2017 Deborah and Franklin Tepper Haimo Award for Distinguished College or University Teaching of Mathematics
Tevian Dray, Oregon State University

Tevian Dray is recognized for his record of exemplary mathematics teaching at Oregon State University and distinguished work in college mathematics curriculum development. Over the course of his career, Tevian has created a greater awareness of the need for mathematicians to look at how other fields see mathematics, and his curriculum development work has given the mathematics community a powerful tool to engage students by showing them how the mathematics they are learning will look in their major.

Tevian excels at teaching in the classroom. He loves to teach, and students love to participate and actively learn in his courses. Tevian creates a very interactive classroom and employs non-traditional and alternative teaching methods. In both large and small classroom settings, student questions and other feedback drive the coherent presentation of the subject matter, emphasizing conceptual understanding, and the relationships between different parts of the course.

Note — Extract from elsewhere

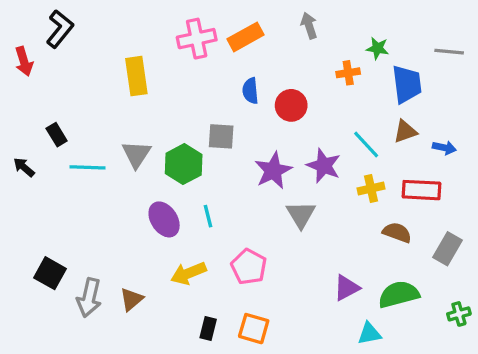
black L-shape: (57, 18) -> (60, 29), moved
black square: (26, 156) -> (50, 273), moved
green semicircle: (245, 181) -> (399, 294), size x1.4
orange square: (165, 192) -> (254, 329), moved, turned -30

Tevian’s success is documented by excellent course evaluations, where over 50% of his numerical evaluations over the past decade have been at least 5.8 on a 6.0 scale, and student testimonials. Students write that Tevian removes barriers between students through open discussions. He invites students to actively explore mathematics and they learn to work as a team to discover the beauty and depth hidden in mathematics. Colleagues write that during student presentations, Tevian has the knack for asking the right question that pushes students, whether presenting or listening, to explore the implications of their argument and to uncover an underlying theory. He has the artful skill to remain quiet and letting students lead the discussion by making mistakes and learning from each other.

Tevian has also made significant and original contributions to the teaching of mathematics, both at Oregon State and nationwide. He has played a key role in two successful long-term curriculum development projects. Tevian was the PI of the “Vector Calculus Bridge” project, that addressed the divide between how vector calculus is taught by mathematicians and how it is understood by physicists. The Bridge Project developed and classroom tested 15 small group activities and prepared an accompanying 100-page instructor's guide. Materials were presented at 10 regional and national workshops and attended by more than 170 faculty members overall. He also coauthored an online multivariable calculus textbook based on this approach. Tevian is also the co-PI of the "Paradigms in Physics" project, a 19-year NSF-funded effort by the Oregon State physics department to redesign their upper-division physics courses with a strong emphasis on pedagogical reform. Tevian designed a new course on Reference Frames and an accompanying textbook that presents a geometric approach to relativity.

Tevian has also participated extensively in teacher development for the state of Oregon. Through the Oregon Mathematics Leadership Institute (OMLI), he was part of the team that designed an OMLI course in non-Euclidean geometry that encouraged teachers to improve the quality of mathematical discourse in their own classrooms by modeling instruction on an unfamiliar but accessible mathematical topic. Tevian also served as a co-PI of the Central Oregon Consortium, a Mathematics and Science Partnership providing professional development to middle-school math teachers in rural Oregon.

The MAA recognizes the impact Tevian Dray has had on numerous student and faculty lives through his excellent teaching and curricular work, and is honored to present him with the Deborah and Franklin Tepper Haimo Award for Distinguished College or University Teaching of Mathematics.